__PROBLEM DETAILS__:
Each line of the data below from the one holding "X431800Y152400D03*" to the one holding "X508000Y495300D03*", inclusive, is to be reproduced exactly; no other line belongs in the answer.
---------- INPUT
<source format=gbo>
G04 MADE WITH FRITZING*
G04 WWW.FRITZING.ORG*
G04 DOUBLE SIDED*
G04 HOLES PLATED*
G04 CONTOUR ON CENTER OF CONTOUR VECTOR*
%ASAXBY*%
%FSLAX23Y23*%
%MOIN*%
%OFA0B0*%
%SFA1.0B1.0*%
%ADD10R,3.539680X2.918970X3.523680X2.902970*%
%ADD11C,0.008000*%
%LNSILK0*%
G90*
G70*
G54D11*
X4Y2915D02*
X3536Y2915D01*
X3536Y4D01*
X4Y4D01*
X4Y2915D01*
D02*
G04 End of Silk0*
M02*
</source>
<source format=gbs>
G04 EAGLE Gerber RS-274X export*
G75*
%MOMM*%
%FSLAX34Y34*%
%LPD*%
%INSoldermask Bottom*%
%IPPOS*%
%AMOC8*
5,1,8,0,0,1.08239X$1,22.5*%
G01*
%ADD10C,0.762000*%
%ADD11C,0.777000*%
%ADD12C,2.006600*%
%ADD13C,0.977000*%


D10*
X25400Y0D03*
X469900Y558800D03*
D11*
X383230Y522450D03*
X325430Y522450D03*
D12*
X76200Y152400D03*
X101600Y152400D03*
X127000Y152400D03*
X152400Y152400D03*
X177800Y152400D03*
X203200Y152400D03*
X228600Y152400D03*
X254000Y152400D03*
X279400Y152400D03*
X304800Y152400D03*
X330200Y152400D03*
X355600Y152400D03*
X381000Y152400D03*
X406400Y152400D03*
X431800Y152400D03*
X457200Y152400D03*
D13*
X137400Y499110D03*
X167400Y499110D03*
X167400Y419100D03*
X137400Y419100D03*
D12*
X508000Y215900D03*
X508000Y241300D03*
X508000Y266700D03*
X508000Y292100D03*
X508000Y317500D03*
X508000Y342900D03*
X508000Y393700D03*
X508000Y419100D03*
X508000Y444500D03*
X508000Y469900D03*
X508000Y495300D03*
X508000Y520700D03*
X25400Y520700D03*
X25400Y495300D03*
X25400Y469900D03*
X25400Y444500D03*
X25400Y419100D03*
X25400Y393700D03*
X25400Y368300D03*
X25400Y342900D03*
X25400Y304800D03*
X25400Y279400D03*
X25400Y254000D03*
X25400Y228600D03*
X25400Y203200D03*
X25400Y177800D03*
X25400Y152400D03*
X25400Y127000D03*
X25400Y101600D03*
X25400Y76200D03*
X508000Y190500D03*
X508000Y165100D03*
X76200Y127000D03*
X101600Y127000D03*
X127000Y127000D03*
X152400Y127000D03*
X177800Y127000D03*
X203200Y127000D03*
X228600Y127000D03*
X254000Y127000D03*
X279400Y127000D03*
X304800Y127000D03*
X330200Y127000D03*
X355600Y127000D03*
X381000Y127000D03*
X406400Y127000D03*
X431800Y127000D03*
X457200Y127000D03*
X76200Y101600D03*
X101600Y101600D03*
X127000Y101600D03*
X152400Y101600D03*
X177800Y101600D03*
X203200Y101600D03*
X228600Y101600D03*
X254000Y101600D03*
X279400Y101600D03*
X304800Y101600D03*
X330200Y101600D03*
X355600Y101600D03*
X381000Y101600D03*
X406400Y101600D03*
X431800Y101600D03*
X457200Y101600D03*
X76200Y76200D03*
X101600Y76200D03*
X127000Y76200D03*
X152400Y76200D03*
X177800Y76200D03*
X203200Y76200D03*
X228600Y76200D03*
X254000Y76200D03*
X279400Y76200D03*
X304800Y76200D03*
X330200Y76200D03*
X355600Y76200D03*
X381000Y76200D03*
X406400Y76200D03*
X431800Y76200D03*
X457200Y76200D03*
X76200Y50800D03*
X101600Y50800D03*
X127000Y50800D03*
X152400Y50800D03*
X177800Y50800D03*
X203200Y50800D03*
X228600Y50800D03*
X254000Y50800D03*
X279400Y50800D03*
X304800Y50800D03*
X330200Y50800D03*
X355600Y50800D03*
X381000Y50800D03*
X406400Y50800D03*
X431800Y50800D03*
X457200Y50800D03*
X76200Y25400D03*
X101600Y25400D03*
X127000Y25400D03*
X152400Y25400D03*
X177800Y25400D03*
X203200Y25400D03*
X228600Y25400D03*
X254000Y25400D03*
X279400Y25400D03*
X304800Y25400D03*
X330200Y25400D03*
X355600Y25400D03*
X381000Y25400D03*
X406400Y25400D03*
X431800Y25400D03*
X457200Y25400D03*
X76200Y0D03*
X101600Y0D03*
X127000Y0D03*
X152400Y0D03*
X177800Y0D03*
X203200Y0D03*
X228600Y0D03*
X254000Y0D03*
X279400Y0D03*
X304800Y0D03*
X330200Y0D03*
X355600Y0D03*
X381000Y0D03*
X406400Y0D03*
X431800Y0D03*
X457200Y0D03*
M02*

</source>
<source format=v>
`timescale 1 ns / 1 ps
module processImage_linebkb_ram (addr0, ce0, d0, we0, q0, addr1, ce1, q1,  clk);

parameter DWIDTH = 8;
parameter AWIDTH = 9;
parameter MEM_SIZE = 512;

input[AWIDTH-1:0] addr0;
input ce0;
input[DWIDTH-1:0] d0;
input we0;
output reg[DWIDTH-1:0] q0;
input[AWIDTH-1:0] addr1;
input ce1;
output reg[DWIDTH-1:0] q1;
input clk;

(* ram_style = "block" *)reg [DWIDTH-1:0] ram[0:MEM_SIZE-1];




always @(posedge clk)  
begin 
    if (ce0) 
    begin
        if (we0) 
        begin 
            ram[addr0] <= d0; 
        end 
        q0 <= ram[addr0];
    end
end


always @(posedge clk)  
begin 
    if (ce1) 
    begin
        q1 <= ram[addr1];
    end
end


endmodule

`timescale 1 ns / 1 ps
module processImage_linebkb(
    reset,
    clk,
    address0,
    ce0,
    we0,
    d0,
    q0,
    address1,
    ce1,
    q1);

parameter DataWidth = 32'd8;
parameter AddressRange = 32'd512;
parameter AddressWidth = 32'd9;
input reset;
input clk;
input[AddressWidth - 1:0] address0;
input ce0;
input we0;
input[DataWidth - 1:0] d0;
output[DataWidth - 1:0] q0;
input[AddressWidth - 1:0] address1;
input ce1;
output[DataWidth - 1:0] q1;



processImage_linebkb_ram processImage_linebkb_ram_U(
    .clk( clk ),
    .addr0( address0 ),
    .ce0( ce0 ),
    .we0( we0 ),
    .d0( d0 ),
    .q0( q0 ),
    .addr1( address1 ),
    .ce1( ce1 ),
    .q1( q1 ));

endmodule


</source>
--------------------
---------- INPUT
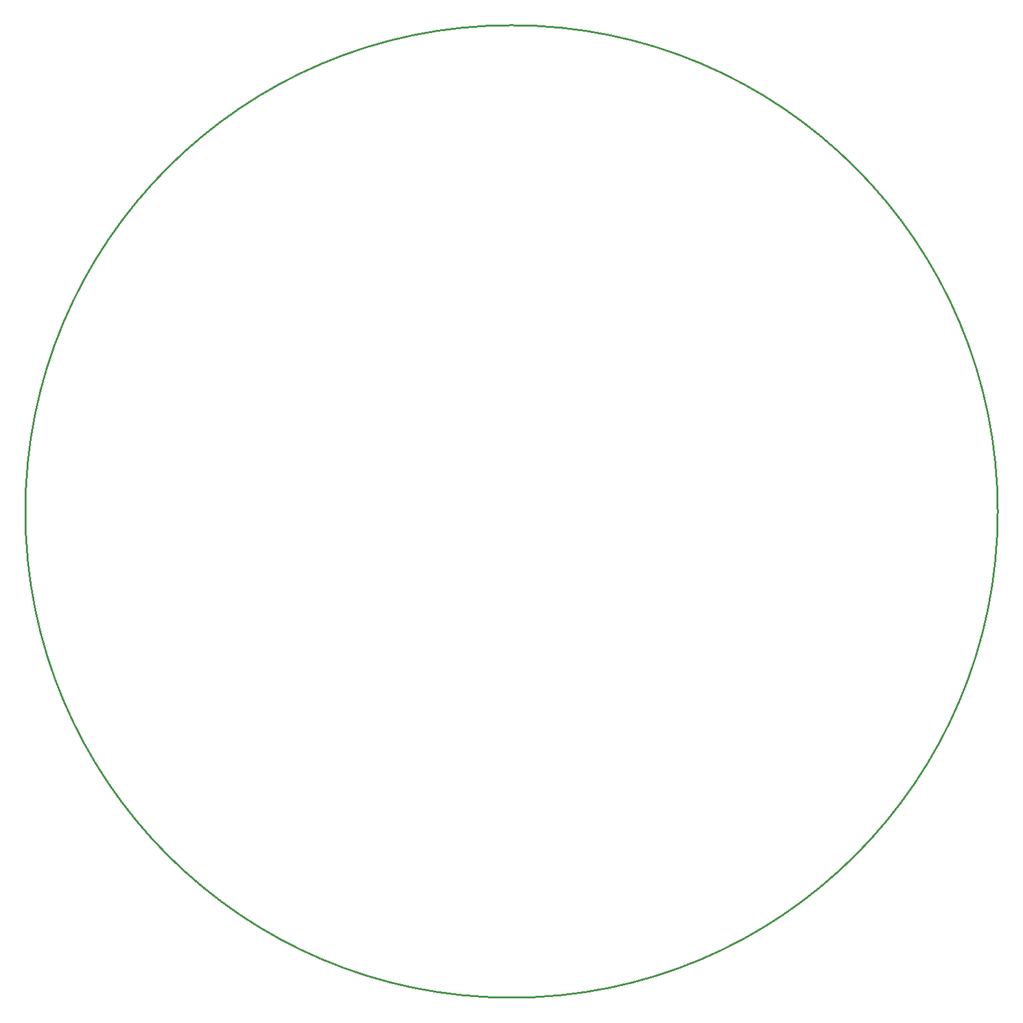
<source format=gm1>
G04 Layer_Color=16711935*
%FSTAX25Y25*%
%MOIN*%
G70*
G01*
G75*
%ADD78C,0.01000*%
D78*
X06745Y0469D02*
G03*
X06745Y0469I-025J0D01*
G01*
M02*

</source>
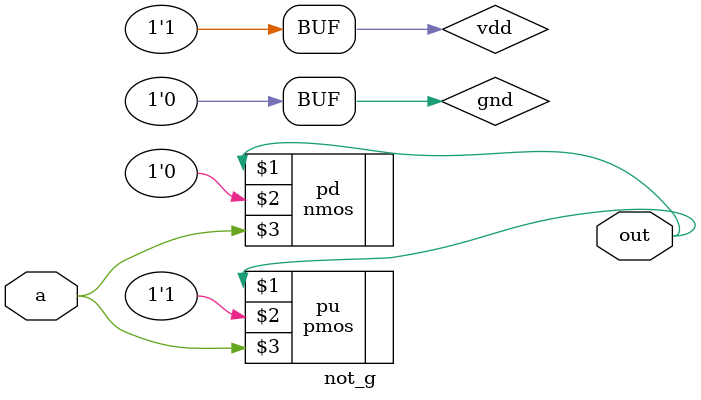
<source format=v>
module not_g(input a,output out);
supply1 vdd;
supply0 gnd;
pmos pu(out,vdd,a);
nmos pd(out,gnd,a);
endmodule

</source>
--------------------
__ANSWER TO THE EXERCISE__:
X431800Y152400D03*
X457200Y152400D03*
D13*
X137400Y499110D03*
X167400Y499110D03*
X167400Y419100D03*
X137400Y419100D03*
D12*
X508000Y215900D03*
X508000Y241300D03*
X508000Y266700D03*
X508000Y292100D03*
X508000Y317500D03*
X508000Y342900D03*
X508000Y393700D03*
X508000Y419100D03*
X508000Y444500D03*
X508000Y469900D03*
X508000Y495300D03*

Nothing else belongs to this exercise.